> **Directive 1**:
Answer these questions from the excerpt on Article 22 and the Balfour Declaration:
(a) On what date was the Treaty of Sevres signed?
(b) To whom was the letter containing the Balfour Declaration sent?
(c) Under which article of the Mandate for Palestine did the British pledge become a binding obligation?

2.The right enshrined in Article 22 of the Treaty of Versailles of 1919 which provided for national independence or self-determination for those peoples, inhabitants and communities living in the colonies and territories formerly under Turkish and German sovereignty. This principle of self-determination was also adopted for the benefit of the Jewish People by the Principal Allied Powers when they created the Mandates System even though the vast majority of Jews did not live in any of the territories described in Article 22 of the Treaty of Versailles that were destined for eventual independence. That was the most unique element of the Mandate for Palestine, different from all other Mandates that were conferred, where the local inhabitants were designated the beneficiary of the Mandate. Article 22 was placed in the First Part of the Treaty of Versailles, dealing with the Covenant of the League of Nations, which emphasized its special importance. The same was done in all the other Peace Treaties that were concluded after World War I, including the unratified Treaty of Sevres with the Sublime Porte that was signed on August 10, 1920.
3.The right of the Jewish People to reconstitute their State of old in accordance with the Balfour Declaration of November 2, 1917, as adopted by the Principal Allied Powers on April 25, 1920 at the San Remo Conference. The Balfour Declaration was a declaration of sympathy with Jewish Zionist aspirations as stated in the brief letter sent to Lord Lionel Walter Rothschild which contained the text of the famous Declaration. It viewed with favour "the establishment in Palestine of a national home for the Jewish People" and the British Government of Prime Minister David Lloyd George pledged itself "to use their best endeavours to facilitate the achievement of this object". This pledge was subsequently transformed into a binding obligation under Article 2 of the Mandate for Palestine and also by the wording used in the Preamble. The British Government was thereafter responsible for putting into effect the Balfour Declaration under international law and for establishing the Jewish National Home in Palestine.

> **Data shown**:
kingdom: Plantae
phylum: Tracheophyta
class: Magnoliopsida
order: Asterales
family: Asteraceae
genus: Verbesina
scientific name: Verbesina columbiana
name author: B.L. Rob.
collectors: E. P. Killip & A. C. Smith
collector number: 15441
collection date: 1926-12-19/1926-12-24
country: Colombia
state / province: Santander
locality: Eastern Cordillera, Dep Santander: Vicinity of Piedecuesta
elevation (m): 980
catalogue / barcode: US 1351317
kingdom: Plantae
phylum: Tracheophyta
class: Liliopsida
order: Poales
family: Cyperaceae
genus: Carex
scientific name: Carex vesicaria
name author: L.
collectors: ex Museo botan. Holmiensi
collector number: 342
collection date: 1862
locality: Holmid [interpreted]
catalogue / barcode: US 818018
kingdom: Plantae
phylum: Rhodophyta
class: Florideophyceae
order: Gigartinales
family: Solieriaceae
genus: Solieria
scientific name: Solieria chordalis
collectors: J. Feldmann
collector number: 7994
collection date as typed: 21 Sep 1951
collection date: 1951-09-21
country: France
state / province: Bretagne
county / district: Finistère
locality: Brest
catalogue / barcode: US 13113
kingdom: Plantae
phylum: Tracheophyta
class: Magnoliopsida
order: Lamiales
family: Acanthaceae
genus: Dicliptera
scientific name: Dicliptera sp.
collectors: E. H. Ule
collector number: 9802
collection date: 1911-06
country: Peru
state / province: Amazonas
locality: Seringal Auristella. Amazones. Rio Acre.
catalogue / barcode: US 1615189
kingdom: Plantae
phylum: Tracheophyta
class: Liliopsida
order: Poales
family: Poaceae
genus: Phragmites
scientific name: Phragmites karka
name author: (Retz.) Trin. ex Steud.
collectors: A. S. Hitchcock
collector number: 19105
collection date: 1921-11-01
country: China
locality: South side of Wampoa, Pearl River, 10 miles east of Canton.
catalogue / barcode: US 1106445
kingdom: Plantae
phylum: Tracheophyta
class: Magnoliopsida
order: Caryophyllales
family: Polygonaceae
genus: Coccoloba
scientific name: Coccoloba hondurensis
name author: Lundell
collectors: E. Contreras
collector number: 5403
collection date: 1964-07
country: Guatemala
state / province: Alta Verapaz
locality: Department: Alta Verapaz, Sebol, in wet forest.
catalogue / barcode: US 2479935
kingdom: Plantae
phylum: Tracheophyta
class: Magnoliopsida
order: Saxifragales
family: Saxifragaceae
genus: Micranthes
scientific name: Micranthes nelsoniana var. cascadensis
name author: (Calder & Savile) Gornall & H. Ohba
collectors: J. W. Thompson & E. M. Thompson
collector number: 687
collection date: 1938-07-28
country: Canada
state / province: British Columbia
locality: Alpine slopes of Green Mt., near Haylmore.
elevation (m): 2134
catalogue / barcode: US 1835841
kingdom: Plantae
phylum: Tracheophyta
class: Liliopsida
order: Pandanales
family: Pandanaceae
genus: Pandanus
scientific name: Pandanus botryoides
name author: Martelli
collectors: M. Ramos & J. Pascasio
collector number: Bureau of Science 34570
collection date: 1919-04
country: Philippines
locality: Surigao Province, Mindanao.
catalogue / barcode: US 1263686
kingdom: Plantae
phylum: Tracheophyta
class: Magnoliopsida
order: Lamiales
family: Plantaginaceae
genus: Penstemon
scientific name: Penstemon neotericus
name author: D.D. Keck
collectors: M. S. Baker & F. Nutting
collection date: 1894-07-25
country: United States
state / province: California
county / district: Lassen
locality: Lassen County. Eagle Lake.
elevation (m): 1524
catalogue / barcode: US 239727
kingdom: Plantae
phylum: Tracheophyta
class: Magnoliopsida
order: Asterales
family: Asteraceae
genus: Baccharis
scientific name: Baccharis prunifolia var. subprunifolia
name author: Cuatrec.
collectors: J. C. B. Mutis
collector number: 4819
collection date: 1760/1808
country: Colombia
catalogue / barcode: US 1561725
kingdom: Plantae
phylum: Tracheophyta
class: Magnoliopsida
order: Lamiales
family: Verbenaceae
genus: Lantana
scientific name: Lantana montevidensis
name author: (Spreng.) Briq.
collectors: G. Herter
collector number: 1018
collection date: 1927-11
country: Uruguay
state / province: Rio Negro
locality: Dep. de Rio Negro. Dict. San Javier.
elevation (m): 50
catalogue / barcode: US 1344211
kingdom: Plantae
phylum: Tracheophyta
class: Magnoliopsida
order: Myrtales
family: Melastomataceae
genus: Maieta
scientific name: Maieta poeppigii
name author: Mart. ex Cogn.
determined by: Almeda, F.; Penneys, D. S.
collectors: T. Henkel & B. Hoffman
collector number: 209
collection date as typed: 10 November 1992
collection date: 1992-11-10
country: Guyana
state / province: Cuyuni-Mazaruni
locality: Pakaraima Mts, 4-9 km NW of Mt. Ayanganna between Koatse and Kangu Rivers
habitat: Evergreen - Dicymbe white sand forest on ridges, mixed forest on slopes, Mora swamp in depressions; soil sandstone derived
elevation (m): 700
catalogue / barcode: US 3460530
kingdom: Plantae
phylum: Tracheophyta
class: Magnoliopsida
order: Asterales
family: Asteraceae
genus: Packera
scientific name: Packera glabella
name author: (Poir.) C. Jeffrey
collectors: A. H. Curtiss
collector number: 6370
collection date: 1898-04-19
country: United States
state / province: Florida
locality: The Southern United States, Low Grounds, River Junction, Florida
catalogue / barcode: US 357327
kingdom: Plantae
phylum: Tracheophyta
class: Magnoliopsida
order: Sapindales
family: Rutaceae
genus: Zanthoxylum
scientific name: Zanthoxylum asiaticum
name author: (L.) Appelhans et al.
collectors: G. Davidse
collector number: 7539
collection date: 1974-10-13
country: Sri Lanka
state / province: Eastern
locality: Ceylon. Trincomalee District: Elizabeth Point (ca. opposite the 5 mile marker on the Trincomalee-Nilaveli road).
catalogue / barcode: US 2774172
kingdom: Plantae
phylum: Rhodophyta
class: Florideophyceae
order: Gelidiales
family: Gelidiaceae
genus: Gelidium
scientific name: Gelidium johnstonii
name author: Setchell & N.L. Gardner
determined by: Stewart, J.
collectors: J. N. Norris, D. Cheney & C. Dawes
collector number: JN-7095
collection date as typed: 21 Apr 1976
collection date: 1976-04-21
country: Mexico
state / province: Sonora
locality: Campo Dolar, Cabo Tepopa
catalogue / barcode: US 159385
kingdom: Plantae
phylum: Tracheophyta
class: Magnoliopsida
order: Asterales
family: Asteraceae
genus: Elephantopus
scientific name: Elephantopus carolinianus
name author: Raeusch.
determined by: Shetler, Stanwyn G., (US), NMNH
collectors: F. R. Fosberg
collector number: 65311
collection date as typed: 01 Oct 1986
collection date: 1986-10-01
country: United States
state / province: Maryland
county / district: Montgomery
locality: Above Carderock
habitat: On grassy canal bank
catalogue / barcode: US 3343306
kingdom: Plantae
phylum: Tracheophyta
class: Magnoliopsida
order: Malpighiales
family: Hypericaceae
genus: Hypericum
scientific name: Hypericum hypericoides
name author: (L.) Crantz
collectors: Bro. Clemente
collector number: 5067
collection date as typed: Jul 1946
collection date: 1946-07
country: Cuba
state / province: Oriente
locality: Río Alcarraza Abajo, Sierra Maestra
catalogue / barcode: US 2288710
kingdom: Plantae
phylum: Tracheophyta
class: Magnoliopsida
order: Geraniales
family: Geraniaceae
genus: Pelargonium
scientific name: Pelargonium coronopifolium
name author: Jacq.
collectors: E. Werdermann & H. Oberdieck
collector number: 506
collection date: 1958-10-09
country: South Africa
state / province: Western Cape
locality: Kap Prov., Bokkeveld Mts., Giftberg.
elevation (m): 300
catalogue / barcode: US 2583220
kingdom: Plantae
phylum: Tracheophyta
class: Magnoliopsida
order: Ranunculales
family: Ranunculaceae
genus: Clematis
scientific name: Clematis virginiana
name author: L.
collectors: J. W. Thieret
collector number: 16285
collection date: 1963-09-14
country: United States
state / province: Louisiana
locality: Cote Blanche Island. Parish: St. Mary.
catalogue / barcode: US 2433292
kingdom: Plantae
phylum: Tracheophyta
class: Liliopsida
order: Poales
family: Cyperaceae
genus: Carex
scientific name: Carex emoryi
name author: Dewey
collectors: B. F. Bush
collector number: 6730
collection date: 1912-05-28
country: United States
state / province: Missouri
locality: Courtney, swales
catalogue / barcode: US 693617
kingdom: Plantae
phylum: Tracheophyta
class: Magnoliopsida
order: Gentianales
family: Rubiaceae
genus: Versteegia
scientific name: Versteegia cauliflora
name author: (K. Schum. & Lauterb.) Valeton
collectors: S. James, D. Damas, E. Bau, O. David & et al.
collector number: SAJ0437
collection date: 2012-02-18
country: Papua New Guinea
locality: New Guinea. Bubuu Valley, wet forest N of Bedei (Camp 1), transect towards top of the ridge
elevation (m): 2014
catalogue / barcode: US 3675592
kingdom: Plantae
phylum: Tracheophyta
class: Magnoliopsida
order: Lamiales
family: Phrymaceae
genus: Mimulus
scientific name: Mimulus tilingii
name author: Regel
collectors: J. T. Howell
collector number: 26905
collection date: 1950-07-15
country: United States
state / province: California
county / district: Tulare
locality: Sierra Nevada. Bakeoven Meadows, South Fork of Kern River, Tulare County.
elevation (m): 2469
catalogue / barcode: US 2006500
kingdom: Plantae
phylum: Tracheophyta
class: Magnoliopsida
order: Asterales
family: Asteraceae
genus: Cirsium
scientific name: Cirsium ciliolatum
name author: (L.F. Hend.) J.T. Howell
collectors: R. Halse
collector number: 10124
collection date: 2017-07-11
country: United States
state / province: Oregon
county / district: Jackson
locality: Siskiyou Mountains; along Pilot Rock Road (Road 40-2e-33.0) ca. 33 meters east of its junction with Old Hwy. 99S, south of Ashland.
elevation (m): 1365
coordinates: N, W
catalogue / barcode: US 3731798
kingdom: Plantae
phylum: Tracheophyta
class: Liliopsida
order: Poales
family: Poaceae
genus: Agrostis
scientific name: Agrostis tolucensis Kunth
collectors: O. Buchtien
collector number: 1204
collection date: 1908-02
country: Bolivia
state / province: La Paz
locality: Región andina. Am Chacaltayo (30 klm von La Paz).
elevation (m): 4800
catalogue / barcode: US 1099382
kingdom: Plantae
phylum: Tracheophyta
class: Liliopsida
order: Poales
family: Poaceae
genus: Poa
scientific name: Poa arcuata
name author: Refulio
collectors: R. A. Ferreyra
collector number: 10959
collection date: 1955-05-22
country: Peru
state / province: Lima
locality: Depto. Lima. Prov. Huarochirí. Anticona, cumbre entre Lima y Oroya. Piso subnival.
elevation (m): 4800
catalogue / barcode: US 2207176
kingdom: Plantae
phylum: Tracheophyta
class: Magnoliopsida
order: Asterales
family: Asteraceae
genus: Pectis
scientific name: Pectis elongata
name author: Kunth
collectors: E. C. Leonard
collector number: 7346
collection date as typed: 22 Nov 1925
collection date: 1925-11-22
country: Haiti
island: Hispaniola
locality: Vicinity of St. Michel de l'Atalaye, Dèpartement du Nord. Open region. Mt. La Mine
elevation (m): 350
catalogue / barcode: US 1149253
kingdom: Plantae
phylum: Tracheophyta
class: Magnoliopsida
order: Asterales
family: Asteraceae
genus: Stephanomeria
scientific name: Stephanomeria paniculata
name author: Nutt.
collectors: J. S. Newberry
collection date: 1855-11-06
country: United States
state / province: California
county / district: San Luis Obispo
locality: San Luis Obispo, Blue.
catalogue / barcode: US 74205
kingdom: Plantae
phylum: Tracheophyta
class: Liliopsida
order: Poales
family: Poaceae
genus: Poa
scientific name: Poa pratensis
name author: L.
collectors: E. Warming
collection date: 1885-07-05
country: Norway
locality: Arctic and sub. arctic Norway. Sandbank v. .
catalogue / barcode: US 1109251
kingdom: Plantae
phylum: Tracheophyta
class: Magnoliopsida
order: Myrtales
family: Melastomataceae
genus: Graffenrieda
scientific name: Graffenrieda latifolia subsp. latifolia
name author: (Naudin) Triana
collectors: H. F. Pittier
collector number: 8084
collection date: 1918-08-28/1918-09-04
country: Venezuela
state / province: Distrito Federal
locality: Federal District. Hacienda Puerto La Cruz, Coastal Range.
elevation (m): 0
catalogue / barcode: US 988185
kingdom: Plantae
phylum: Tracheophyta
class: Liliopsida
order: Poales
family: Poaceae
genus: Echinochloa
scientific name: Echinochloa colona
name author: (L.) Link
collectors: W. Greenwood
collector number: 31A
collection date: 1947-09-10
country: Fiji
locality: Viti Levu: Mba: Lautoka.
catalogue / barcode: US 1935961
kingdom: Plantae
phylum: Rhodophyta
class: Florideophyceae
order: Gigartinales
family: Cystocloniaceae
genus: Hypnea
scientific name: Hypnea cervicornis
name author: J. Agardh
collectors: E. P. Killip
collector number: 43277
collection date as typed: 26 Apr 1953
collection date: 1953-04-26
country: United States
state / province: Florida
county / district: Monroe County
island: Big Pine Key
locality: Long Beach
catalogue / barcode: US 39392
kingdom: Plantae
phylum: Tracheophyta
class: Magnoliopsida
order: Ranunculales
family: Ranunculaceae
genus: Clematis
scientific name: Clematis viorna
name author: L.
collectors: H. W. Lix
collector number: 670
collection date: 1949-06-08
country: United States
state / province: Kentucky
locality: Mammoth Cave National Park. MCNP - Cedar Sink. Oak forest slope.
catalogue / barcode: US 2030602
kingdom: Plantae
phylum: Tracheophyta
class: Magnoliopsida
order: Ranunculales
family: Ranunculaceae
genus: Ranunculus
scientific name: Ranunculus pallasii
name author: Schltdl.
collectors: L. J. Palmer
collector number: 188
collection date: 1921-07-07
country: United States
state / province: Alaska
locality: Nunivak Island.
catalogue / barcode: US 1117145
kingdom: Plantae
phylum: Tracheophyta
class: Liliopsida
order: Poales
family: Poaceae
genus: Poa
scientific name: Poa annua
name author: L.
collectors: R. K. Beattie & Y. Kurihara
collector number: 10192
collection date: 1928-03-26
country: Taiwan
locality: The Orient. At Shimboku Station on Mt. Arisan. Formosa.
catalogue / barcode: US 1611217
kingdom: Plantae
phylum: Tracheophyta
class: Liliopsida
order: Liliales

> **Directive 2**: Put the records, from their first line up to and including the line with "state / province: Santander", into a numbered list, leaving out blank lines.

> **Written reply 1**:
(a) August 10, 1920
(b) Lord Lionel Walter Rothschild
(c) Article 2

> **Written reply 2**:
1. kingdom: Plantae
2. phylum: Tracheophyta
3. class: Magnoliopsida
4. order: Asterales
5. family: Asteraceae
6. genus: Verbesina
7. scientific name: Verbesina columbiana
8. name author: B.L. Rob.
9. collectors: E. P. Killip & A. C. Smith
10. collector number: 15441
11. collection date: 1926-12-19/1926-12-24
12. country: Colombia
13. state / province: Santander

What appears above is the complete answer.